State Public Health Law prohibits the sale of tobacco products to anyone under 18. Merchants found violating the law face a series of progressive fines and possible loss of their licenses to sell tobacco.
A greater awareness of the dangers of cigarettes -- as indicated by the County Legislature's proposed comprehensive smoking ban, expected to take effect Jan. 1 -- has prompted the program's expansion.
So far this year, the decoy effort -- a joint project by the Health Department, Roswell Park and various law enforcement agencies -- has taken in $5,700 in fines, according to Peter Coppola, senior health sanitarian for the Health Department.
First-time offenders face a minimum fine of $100 to $300, Coppola said last week.
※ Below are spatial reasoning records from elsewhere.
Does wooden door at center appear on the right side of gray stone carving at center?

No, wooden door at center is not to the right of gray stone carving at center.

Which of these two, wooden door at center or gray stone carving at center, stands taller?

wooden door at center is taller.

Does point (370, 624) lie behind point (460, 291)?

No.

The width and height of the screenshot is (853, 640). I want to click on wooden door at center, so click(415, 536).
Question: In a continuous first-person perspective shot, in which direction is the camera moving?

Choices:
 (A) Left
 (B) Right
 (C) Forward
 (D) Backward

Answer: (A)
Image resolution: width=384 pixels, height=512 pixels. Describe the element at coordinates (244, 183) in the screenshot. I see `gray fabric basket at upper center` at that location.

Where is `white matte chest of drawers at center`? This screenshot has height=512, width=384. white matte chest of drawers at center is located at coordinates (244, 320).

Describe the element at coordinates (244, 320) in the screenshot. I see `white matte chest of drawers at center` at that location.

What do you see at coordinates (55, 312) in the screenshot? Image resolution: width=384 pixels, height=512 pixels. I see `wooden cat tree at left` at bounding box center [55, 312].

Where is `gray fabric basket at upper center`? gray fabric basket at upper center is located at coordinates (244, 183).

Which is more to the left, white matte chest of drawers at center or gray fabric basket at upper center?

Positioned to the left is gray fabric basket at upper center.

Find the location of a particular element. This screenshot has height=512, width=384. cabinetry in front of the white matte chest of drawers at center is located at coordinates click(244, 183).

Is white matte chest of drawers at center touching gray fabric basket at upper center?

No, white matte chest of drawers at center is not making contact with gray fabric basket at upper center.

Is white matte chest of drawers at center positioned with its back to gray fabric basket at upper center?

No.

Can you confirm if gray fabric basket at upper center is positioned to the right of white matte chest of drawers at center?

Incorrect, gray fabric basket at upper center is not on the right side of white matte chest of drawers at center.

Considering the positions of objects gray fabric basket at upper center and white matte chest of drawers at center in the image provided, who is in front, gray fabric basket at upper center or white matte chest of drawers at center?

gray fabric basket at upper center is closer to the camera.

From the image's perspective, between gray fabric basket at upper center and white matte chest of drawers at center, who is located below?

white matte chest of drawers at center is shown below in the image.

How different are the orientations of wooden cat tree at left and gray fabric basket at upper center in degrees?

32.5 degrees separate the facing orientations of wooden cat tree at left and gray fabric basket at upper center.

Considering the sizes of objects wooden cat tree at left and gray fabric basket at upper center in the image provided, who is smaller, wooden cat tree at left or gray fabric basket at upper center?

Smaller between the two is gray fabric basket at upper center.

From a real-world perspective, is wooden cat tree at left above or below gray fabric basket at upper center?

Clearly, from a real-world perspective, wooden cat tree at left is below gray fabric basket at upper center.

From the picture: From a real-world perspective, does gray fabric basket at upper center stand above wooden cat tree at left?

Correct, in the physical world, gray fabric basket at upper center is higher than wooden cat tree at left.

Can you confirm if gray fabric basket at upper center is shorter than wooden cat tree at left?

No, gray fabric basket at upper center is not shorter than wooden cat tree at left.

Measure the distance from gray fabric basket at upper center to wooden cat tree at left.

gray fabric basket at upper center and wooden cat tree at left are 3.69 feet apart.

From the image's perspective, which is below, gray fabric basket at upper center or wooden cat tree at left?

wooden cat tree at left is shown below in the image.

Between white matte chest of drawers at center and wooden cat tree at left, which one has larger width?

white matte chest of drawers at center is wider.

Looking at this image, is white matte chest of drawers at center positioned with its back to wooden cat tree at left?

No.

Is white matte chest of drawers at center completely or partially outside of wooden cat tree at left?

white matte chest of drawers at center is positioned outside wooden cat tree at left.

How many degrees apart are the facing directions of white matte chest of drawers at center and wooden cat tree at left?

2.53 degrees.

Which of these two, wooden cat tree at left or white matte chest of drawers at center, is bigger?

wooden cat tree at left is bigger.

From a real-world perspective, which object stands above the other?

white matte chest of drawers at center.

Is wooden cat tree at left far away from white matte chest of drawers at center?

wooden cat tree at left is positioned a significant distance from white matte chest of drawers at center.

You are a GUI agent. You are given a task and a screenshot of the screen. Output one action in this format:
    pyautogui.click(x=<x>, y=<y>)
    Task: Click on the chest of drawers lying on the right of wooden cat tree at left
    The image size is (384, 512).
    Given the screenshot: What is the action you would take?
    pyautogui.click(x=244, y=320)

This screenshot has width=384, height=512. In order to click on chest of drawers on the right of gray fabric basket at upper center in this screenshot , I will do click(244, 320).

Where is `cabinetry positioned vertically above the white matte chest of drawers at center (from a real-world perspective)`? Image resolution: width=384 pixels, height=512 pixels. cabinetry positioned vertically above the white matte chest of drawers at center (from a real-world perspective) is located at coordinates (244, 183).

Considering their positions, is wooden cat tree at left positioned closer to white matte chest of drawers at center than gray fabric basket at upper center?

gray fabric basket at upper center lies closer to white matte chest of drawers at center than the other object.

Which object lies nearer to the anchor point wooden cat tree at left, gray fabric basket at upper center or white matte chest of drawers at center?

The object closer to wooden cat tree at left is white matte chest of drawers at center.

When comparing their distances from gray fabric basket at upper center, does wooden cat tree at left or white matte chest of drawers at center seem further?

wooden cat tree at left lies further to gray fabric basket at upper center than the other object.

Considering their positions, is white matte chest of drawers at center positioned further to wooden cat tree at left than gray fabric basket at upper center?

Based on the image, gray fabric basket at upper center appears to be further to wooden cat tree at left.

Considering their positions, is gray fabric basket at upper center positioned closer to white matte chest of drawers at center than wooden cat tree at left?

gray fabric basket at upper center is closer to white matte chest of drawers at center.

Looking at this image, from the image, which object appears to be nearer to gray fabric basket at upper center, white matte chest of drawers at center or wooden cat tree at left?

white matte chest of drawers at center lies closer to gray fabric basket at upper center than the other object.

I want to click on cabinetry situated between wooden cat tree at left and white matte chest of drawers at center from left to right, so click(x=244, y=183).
Repeat offenders could pay up to $1,000 in fines, and merchants cited more than three times can lose their licenses to sell tobacco.
Coppola estimates that 7,000 establishments in Erie County sell tobacco products.
Since 1994, the compliance rate of the participating municipalities -- the average percentage of merchants asking for proof of age and refusing to sell tobacco to minors -- increased to 80 percent from 30 percent.
In Springville, the compliance rate increased to 70 percent in 1995 from 40 percent in 1994. In Orchard Park, the rate jumped to 70 percent from 25 percent. Cheektowaga posted an increase to 88 percent from 62 percent. Clarence went to 62 percent from from 15 percent.
This year in Amherst, underage decoys, accompanied by police officers, have visited 84 businesses. In five cases, the decoy was able to buy a pack of cigarettes, according to Lt. Patrick McKenna.
Amherst's compliance rate has increased to 93 percent this year from 25 percent when the program began in 1994, McKenna said.
"They (merchants) never know when there's going to be someone coming in," McKenna said. "They don't want to disobey the law."
At the Convenient Food Mart on Main Street, manager James Roessler "proofs just about everybody."
"It's better to be safe than sorry," Roessler said. "You might get the same kids trying to buy cigarettes over and over."
Merchants are being reminded to request identification from cigarette buyers who appear younger than 25, Coppola said.
"We're not entrapping or encouraging merchants to break the law. We make sure the decoys are age 16 or less, no facial hair for the boys and no makeup on the girls," Coppola said. "We want to be fair with the merchants, but we want them to understand they have the responsibility to check proof."